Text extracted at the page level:
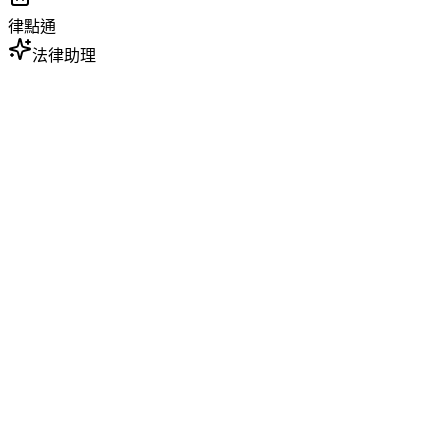
律點通
法律助理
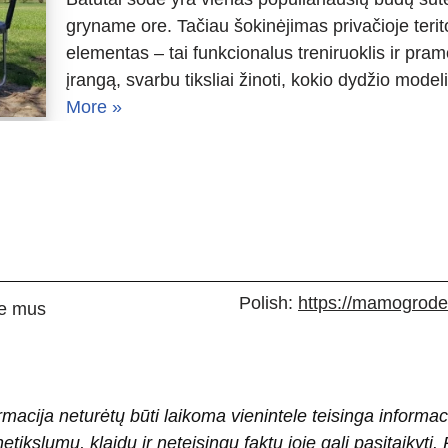
gryname ore. Tačiau šokinėjimas privačioje terito
elementas – tai funkcionalus treniruoklis ir pram
įrangą, svarbu tiksliai žinoti, kokio dydžio mode
More »
Polish:
https://mamogrodek
e mus
rmacija neturėtų būti laikoma vienintele teisinga informac
 netikslumų, klaidų ir neteisingų faktų joje gali pasitaiky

(Activity) Identify each line in the rows above that contains the string "dydžio", and copy every such line in full.

(Answer)
įrangą, svarbu tiksliai žinoti, kokio dydžio mode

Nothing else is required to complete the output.